The court unanimously ruled today in Clinton Carden v. State of Indiana, 49A02-0608-CR-700. Marion Superior Magistrate Nancy Broyles had revoked Carden’s four-year probation that was a result of his 2001 guilty plea to one felony count of child molesting and part of his overall 10-year sentence.

He was not to live within 1,000 feet of a school or place frequented by children, had to have a single verifiable residence in Marion County, and was not to be within two blocks of any child-prone area. Carden wanted to live with his girlfriend, but his probation officer used an unidentified “mapping system” to find that wasn’t allowed because the address was within the two-block vicinity of an unnamed day care.

Three visits to Carden’s address in June 2006 showed that Carden wasn’t there, but the presence of his girlfriend’s children there concerned the probation officer. Carden told the probation officer he wasn’t at his home during the visits because he’d spent one night with his girlfriend and another night with a friend. Within a week, the state filed a probation violation notice against him, and the trial court revoked his probation.

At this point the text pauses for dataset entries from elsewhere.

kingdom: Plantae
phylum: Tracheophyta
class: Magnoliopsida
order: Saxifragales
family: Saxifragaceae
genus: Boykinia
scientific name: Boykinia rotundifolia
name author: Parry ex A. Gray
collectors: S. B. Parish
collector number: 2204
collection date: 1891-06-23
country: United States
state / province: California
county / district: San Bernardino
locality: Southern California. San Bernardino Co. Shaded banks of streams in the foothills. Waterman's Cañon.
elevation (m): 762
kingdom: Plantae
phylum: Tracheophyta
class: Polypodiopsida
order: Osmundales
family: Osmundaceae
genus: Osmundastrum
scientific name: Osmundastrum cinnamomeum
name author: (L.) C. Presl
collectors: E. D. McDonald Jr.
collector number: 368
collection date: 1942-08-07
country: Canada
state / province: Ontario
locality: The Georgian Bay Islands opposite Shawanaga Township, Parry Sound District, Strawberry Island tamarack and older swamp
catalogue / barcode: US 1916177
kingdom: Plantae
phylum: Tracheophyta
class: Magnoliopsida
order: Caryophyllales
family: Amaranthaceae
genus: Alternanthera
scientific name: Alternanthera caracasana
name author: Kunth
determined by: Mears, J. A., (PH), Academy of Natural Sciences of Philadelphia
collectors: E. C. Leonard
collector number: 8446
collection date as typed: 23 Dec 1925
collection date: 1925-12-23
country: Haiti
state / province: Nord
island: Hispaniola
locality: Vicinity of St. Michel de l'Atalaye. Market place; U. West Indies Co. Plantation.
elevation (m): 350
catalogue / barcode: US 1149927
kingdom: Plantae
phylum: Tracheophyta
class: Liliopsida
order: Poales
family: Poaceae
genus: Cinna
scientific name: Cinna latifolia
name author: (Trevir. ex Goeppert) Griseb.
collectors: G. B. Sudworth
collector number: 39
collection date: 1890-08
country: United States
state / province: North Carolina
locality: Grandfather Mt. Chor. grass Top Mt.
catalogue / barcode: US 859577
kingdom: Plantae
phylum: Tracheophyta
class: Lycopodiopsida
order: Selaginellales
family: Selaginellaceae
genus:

In the appellate decision, the court determined that the trial court committed a fundamental error and deprived Carden of his rights.

“Here, the only evidence used to revoke Carden’s probation was [the parole officer’s] testimony that some unidentified mapping system showed that the Barnett address was within two blocks of some unnamed daycare center,” Judge Nancy Vaidik wrote. “And there was no information that the daycare was even in business when Carden spent the night at [his girlfriend’s] address. The error in admitting [the parole officer’s] testimony is so prejudicial to Carden’s rights as to make a fair trial impossible. Without [the parole officer’s] testimony, there is simply no evidence to show that Carden entered within two blocks of a daycare center.”